Excerpted text:

************

Ouroboros Press celebrates the Equinox with Viatorium Press by issuing the TABULA LUNARIUM being a broadside of the Table of the 28 Lunar Mansions with cognate references. Compiled by Ouroboros Press and printed letterpress on dampened paper by artist and printer Joseph Uccello on old world equipment. This printed table spearheads forthcoming collaborative work between the two presses on a grimoire of lunar praxis.

Joseph sizing up one of the prints which rests upon the Vandercook press which gave birth to it. 

The imprint of the ink in the paper is distinctive due to the dampening of the paper prior to printing.

Several recently printed pieces laid out to dry.

Brief Explanation of the Lunar Mansions


The Lunar Mansions are arcs of 12 degrees, 51 minutes, which divide the ecliptic up into 28 stations and mark the motions of the moon during a lunar month. 

These mansions comprise the Lunar Zodiac used in ancient times by Arab, Indian and Chinese astrologers. Each of these systems had their own names for the mansions which are; Manazil [Arabic] – Nakshatras [Indian] – Sieu [Chinese]. There are very slight variations between these 3 systems, and these are cleared up by the use of fiducials [from the latin, faith – fixed points in the sky – often fixed stars, which are used as a basis of comparative measurement].

It was the Arabic system, which had the greatest influence on the West via the Moorish-Spanish lore exchange and the Hermeticism of magicians such as Giordano Bruno and Marsilio Ficino. Of course one may find these mansions among the Three Books of Occult Philosophy of Agrippa, which is where Francis Barrett took them for use in his book the Magus.

Each mansion has its individual influence, which is transmitted to sublunar creatures by the Moon. Magical images, angels, metals or stones, suffumigations or incenses were among the correspondences applied to them.

************

Stored rows:
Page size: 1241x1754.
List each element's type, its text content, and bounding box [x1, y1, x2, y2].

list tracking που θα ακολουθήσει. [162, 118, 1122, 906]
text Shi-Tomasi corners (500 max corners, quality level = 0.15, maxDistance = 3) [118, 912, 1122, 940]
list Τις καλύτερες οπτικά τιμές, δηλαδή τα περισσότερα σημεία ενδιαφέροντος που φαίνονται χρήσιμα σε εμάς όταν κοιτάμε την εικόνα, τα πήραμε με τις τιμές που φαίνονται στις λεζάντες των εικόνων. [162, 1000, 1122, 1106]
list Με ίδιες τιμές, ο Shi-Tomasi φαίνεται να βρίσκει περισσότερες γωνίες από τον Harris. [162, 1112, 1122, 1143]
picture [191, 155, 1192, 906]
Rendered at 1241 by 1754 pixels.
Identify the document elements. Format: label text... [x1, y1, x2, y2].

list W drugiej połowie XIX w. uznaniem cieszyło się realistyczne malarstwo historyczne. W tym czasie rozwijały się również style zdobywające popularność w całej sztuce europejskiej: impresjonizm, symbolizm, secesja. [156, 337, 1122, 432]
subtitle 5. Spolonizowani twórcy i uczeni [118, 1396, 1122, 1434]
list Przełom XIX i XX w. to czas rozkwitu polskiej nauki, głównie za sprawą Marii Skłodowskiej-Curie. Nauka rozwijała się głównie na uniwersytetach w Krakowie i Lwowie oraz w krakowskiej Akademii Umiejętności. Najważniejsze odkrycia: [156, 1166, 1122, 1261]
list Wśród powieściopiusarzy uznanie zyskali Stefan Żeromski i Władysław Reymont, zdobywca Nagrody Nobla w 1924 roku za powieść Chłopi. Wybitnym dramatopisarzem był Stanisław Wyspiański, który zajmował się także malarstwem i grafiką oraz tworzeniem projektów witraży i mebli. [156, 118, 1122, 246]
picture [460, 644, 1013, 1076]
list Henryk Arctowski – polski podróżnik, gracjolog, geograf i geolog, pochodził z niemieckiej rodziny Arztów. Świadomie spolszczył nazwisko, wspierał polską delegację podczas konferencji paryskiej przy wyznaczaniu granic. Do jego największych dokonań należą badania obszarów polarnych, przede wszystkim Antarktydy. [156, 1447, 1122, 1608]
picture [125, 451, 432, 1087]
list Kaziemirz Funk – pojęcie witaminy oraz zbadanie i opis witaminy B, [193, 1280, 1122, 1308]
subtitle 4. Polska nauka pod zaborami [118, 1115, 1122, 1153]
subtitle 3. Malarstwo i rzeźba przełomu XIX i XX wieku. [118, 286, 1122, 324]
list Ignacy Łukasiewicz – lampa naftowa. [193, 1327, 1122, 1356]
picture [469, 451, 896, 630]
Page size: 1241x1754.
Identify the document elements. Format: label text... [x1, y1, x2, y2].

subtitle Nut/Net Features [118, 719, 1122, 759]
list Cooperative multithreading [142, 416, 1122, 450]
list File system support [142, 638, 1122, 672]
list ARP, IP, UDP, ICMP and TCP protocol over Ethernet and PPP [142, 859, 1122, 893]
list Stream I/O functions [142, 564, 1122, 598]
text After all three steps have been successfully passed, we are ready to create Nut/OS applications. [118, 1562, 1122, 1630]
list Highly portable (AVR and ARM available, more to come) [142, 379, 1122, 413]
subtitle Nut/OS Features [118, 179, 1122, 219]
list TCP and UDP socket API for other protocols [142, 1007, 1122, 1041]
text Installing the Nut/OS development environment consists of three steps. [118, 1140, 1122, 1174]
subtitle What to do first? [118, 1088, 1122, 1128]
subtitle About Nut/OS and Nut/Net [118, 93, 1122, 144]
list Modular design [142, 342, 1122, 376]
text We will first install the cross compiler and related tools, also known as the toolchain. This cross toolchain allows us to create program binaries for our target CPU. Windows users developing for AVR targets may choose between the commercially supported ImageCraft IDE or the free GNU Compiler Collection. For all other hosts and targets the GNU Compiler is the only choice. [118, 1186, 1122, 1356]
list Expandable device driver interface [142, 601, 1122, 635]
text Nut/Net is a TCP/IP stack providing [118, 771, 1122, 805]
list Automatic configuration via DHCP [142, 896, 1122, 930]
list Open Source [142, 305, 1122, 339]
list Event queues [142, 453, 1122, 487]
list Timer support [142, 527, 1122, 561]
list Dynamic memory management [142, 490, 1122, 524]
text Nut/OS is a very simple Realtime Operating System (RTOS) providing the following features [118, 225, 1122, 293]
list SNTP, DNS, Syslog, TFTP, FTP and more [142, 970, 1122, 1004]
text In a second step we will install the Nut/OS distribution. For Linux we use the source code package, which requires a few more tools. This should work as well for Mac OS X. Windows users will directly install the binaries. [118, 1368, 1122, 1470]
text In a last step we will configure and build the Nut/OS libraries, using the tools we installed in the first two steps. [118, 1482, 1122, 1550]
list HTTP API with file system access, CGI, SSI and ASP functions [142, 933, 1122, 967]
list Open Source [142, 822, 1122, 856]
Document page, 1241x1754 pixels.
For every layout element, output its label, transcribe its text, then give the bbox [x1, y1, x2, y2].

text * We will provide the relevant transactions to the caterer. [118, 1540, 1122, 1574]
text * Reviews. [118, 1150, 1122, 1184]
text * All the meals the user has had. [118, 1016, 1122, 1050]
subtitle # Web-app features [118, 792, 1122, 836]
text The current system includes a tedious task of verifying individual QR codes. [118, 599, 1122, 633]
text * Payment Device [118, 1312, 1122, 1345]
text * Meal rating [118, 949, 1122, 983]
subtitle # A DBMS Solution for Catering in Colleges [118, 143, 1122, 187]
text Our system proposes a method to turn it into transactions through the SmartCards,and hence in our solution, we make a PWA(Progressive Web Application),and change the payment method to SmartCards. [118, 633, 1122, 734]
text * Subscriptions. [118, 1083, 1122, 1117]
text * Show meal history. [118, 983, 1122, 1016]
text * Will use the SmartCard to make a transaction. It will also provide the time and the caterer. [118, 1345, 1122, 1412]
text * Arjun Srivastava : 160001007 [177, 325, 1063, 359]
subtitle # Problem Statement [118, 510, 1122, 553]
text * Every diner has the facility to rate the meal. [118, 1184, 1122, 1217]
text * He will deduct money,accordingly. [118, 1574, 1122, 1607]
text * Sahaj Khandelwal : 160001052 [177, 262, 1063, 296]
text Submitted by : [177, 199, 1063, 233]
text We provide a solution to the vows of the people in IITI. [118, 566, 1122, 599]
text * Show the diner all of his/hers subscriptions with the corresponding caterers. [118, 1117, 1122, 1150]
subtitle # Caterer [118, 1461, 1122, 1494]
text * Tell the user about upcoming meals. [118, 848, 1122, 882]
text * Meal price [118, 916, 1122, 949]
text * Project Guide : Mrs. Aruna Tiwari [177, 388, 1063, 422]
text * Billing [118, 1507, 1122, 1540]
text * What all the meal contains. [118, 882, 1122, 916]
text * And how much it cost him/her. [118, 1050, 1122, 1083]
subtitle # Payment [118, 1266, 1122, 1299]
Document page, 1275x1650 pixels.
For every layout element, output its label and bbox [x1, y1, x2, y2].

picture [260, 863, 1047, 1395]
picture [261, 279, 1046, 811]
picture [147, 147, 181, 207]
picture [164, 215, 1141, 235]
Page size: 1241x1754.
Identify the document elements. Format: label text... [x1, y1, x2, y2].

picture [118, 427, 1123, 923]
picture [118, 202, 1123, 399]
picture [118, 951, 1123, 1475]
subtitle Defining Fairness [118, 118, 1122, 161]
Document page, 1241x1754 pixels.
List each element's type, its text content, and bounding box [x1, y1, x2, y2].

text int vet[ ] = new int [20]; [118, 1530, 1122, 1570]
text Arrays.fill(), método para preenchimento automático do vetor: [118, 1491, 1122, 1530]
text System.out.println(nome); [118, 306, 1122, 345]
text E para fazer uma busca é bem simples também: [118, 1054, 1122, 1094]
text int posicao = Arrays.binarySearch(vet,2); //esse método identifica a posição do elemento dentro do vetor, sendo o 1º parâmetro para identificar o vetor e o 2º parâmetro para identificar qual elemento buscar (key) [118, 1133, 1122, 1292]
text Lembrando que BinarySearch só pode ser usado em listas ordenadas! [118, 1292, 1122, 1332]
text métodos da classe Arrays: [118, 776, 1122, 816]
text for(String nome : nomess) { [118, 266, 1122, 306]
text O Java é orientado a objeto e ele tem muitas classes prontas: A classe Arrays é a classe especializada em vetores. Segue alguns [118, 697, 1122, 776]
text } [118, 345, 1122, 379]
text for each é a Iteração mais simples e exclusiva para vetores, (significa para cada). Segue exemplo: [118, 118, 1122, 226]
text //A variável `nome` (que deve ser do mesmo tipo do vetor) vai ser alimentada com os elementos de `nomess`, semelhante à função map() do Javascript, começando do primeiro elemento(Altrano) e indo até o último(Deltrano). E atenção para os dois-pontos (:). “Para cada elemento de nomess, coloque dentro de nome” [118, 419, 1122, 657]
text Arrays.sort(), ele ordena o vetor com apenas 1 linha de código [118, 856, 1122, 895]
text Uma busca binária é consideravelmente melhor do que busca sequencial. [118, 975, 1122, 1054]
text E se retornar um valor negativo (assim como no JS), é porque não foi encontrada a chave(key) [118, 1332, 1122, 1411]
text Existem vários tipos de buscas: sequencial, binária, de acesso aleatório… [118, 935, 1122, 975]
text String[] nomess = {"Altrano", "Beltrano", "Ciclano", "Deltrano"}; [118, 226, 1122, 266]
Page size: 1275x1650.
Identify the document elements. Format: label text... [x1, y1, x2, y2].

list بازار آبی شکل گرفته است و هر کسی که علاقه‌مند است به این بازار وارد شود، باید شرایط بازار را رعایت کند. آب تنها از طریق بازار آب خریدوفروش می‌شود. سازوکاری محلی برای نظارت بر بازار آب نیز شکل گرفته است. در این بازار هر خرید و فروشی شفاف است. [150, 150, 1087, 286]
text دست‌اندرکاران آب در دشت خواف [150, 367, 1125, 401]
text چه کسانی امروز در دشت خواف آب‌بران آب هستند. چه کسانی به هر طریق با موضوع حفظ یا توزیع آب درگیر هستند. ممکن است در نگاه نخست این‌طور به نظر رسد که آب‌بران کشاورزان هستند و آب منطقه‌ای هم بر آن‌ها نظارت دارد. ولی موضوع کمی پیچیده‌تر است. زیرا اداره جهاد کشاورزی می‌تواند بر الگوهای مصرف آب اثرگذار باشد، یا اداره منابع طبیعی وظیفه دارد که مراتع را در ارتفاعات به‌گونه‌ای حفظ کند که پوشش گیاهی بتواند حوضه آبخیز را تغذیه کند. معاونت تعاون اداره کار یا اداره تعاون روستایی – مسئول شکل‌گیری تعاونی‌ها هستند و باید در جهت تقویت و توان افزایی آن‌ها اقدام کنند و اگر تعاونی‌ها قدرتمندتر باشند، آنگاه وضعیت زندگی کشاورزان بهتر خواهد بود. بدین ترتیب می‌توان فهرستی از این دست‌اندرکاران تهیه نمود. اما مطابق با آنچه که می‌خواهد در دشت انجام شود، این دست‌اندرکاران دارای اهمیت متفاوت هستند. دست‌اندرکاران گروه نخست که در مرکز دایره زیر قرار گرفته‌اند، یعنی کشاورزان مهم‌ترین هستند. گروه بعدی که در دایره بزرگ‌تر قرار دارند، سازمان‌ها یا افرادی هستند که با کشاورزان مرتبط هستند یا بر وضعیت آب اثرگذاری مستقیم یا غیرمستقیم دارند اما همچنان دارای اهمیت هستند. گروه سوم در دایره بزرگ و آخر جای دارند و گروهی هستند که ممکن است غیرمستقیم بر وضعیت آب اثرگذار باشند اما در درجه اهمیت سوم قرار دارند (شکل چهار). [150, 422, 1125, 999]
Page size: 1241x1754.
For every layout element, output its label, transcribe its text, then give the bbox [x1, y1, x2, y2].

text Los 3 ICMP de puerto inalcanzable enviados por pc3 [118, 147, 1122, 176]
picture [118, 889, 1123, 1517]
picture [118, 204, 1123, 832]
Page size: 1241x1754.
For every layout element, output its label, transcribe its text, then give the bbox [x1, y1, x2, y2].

************

Tasks to carry out:
- A) In the Lunar Mansions text, rename "astrologers" as "stargazers" and write out everything from "The Lunar Mansions are" down to "of comparative measurement].".
- B) Write what comes next in the Lunar Mansions text, picking up after its last sentence.
The material above is separate from the Lunar Mansions text.

Task answers:
- A)
The Lunar Mansions are arcs of 12 degrees, 51 minutes, which divide the ecliptic up into 28 stations and mark the motions of the moon during a lunar month. 

These mansions comprise the Lunar Zodiac used in ancient times by Arab, Indian and Chinese stargazers. Each of these systems had their own names for the mansions which are; Manazil [Arabic] – Nakshatras [Indian] – Sieu [Chinese]. There are very slight variations between these 3 systems, and these are cleared up by the use of fiducials [from the latin, faith – fixed points in the sky – often fixed stars, which are used as a basis of comparative measurement].

- B)
In the astrological magic found among grimoires such as the PICATRIX, the idea was to invoke the angel of the mansion when the moon was in the correct station while burning the incense and visualizing the magical image in order to create various talismans or add specific lunar influence to other magical workings. In this same manner one may request the knowledge over those things which the angel of the mansion has jurisdiction.


The Tabula Lunarium is in the tradition of magical calendars wherein various systems of correspondence in the esoteric tradition were delineated in visually pleasing and ingenious printed broadsides. In addition to the name and number of each mansion, the table also includes the zodiacal sign and degree of occurrence as well as featuring the eidolon of Sahariel the archangel who teaches about the lunar mansions. Simultaneously a practical and magical piece of ephemera.

Measuring 12.5 x 19 inches the Table is printed letterpress on dampened Rives Heavyweight paper in an edition of 100 copies only.

$45.00 postpaid. Ordering Information 

We also have letterpress printed broadsides of the Emerald Tablet of Hermes.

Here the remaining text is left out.